Brief: Pick out every row below that contains the string "distanza", and copy each one in full. Case matters.

· · · · · · ·

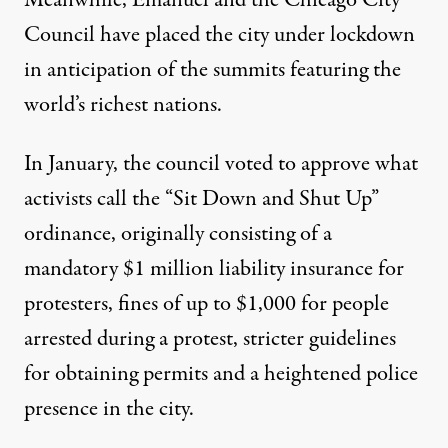
Council have placed the city under lockdown
in anticipation of the summits featuring the
world’s richest nations.
In January, the council voted to approve what
activists call the “Sit Down and Shut Up”
ordinance, originally consisting of a
mandatory $1 million liability insurance for
protesters, fines of up to $1,000 for people
arrested during a protest, stricter guidelines
for obtaining permits and a heightened police
presence in the city.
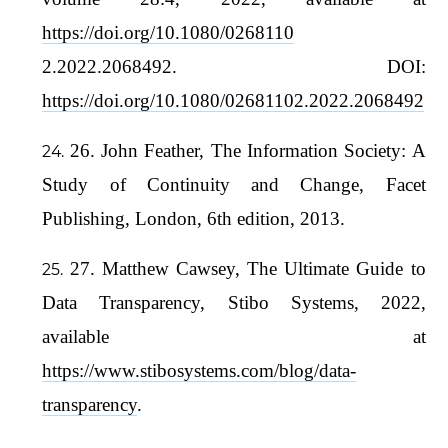
https://doi.org/10.1080/0268110
2.2022.2068492. DOI:
https://doi.org/10.1080/02681102.2022.2068492
26. John Feather, The Information Society: A
Study of Continuity and Change, Facet
Publishing, London, 6th edition, 2013.
27. Matthew Cawsey, The Ultimate Guide to
Data Transparency, Stibo Systems, 2022,
available at
https://www.stibosystems.com/blog/data-
transparency
.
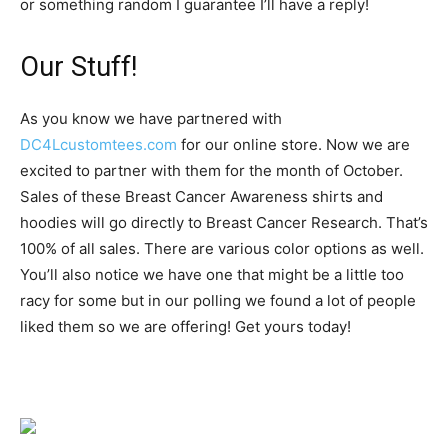
or something random I guarantee I’ll have a reply!
Our Stuff!
As you know we have partnered with
DC4Lcustomtees.com
for our online store. Now we are
excited to partner with them for the month of October.
Sales of these Breast Cancer Awareness shirts and
hoodies will go directly to Breast Cancer Research. That’s
100% of all sales. There are various color options as well.
You’ll also notice we have one that might be a little too
racy for some but in our polling we found a lot of people
liked them so we are offering! Get yours today!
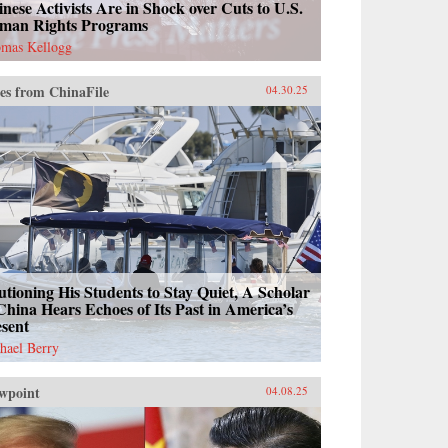
nese Activists Are in Shock over Cuts to U.S.
man Rights Programs
mas Kellogg
es from ChinaFile
04.30.25
tioning His Students to Stay Quiet, A Scholar
China Hears Echoes of Its Past in America’s
esent
hael Berry
wpoint
04.08.25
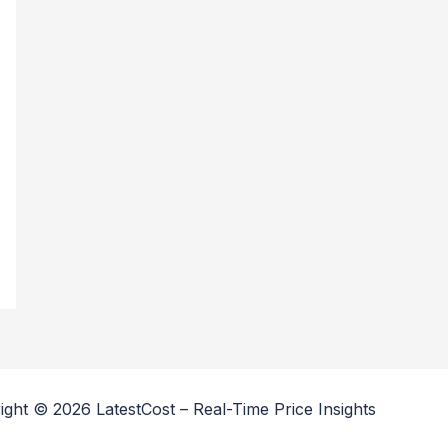
ight © 2026 LatestCost – Real-Time Price Insights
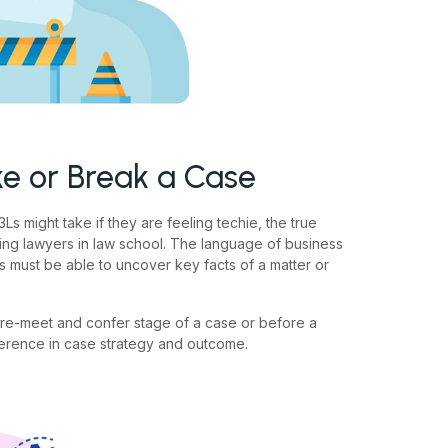
e or Break a Case
Ls might take if they are feeling techie, the true
ring lawyers in law school. The language of business
s must be able to uncover key facts of a matter or
pre-meet and confer stage of a case or before a
ference in case strategy and outcome.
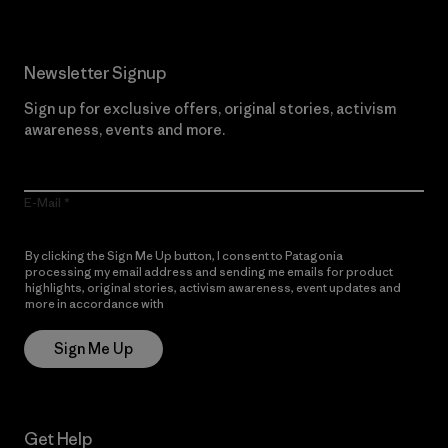
Newsletter Signup
Sign up for exclusive offers, original stories, activism
awareness, events and more.
E-Mail
By clicking the Sign Me Up button, I consent to Patagonia
processing my email address and sending me emails for product
highlights, original stories, activism awareness, event updates and
more in accordance with
Patagonia’s Privacy Notice
Sign Me Up
Get Help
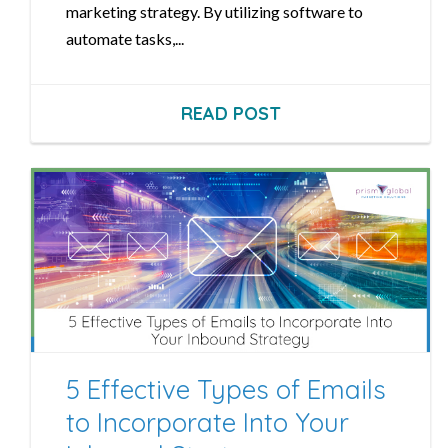
marketing strategy. By utilizing software to
automate tasks,...
READ POST
5 Effective Types of Emails
to Incorporate Into Your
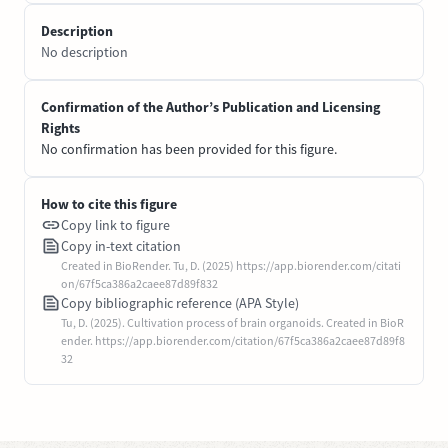
Description
No description
Confirmation of the Author’s Publication and Licensing
Rights
No confirmation has been provided for this figure.
How to cite this figure
Copy link to figure
Copy in-text citation
Created in BioRender. Tu, D. (2025) https://app.biorender.com/citati
on/67f5ca386a2caee87d89f832
Copy bibliographic reference (APA Style)
Tu, D. (2025). Cultivation process of brain organoids. Created in BioR
ender. https://app.biorender.com/citation/67f5ca386a2caee87d89f8
32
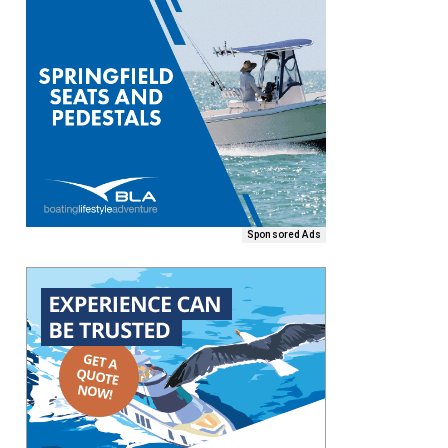
Sponsored Ads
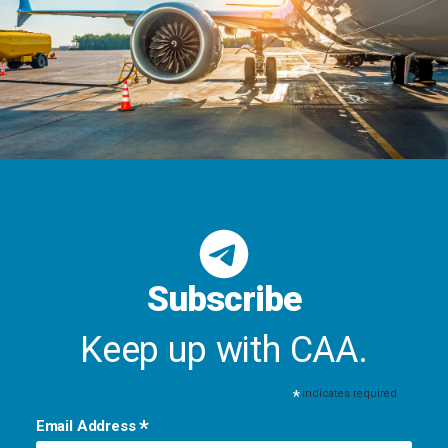
Subscribe
Keep up with CAA.
*
indicates required
*
Email Address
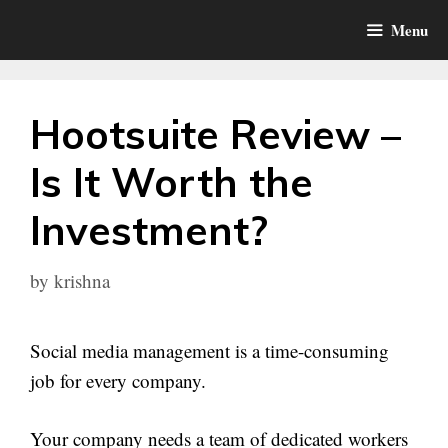
Skip
Menu
to
content
Hootsuite Review –
Is It Worth the
Investment?
by
krishna
Social media management is a time-consuming
job for every company.
Your company needs a team of dedicated workers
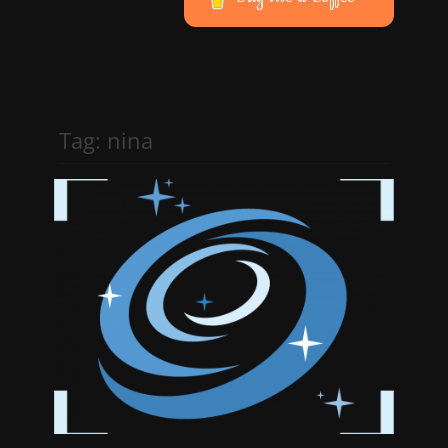
Tag:
nina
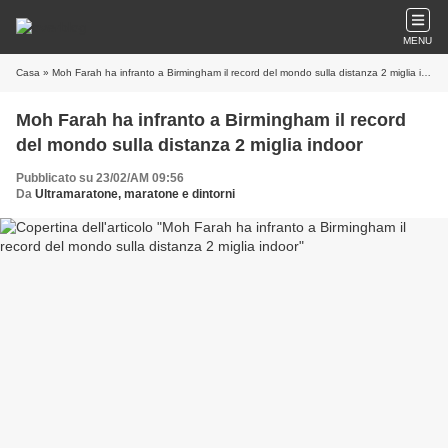
MENU
Casa
» Moh Farah ha infranto a Birmingham il record del mondo sulla distanza 2 miglia indoor
Moh Farah ha infranto a Birmingham il record
del mondo sulla distanza 2 miglia indoor
Pubblicato su 23/02/AM 09:56
Da
Ultramaratone, maratone e dintorni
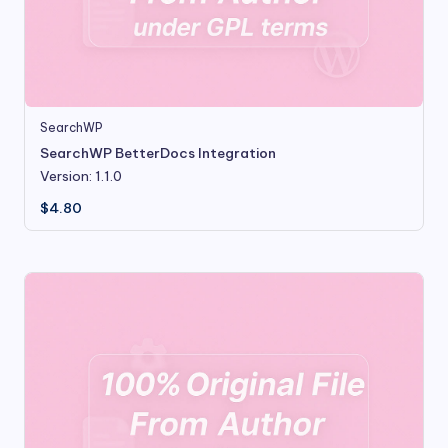
SearchWP
SearchWP BetterDocs Integration
Version: 1.1.0
$
4.80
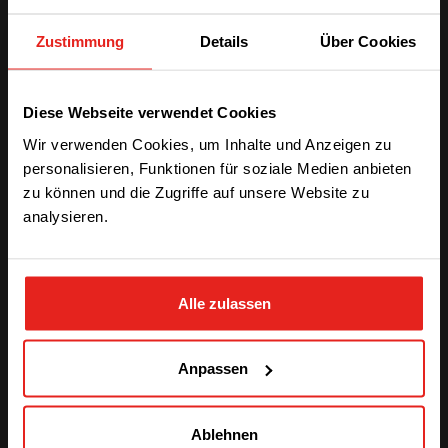
larger-scale installation like Inview X, this adaptability
Zustimmung
Details
Über Cookies
not only enhances user convenience but also
allows
organizations to choose the hardware
configuration that best suits their specific
We have detected you are coming
monitoring and control needs
.
Diese Webseite verwendet Cookies
from another region. Please choose
Wir verwenden Cookies, um Inhalte und Anzeigen zu
one of the options
personalisieren, Funktionen für soziale Medien anbieten
zu können und die Zugriffe auf unsere Website zu
analysieren.
STAY WITH CE+T POWER
Alle zulassen
GO TO CE+T ENERGY
SOLUTIONS (NORTH AMERICA)
Anpassen
Seamless Integration with Web
Ablehnen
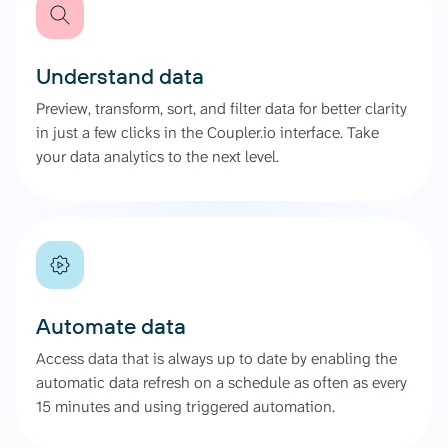
Understand data
Preview, transform, sort, and filter data for better clarity
in just a few clicks in the Coupler.io interface. Take
your data analytics to the next level.
Automate data
Access data that is always up to date by enabling the
automatic data refresh on a schedule as often as every
15 minutes and using triggered automation.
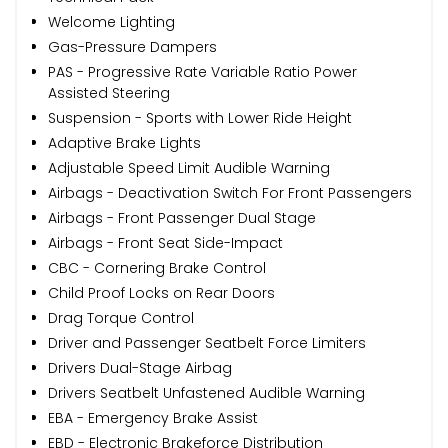
Welcome Lighting
Gas-Pressure Dampers
PAS - Progressive Rate Variable Ratio Power
Assisted Steering
Suspension - Sports with Lower Ride Height
Adaptive Brake Lights
Adjustable Speed Limit Audible Warning
Airbags - Deactivation Switch For Front Passengers
Airbags - Front Passenger Dual Stage
Airbags - Front Seat Side-Impact
CBC - Cornering Brake Control
Child Proof Locks on Rear Doors
Drag Torque Control
Driver and Passenger Seatbelt Force Limiters
Drivers Dual-Stage Airbag
Drivers Seatbelt Unfastened Audible Warning
EBA - Emergency Brake Assist
EBD - Electronic Brakeforce Distribution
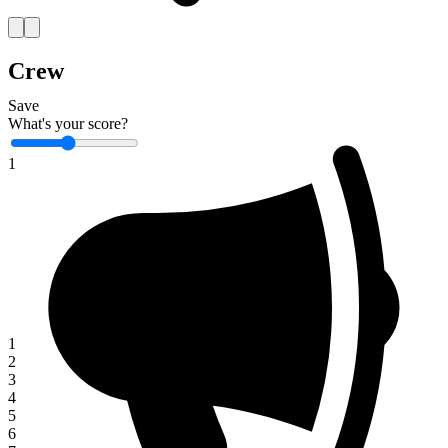
Crew
Save
What's your score?
1
1
2
3
4
5
6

· · · · · · ·

Solution:
» Moh Farah ha infranto a Birmingham il record del mondo sulla distanza 2 miglia indoor
del mondo sulla distanza 2 miglia indoor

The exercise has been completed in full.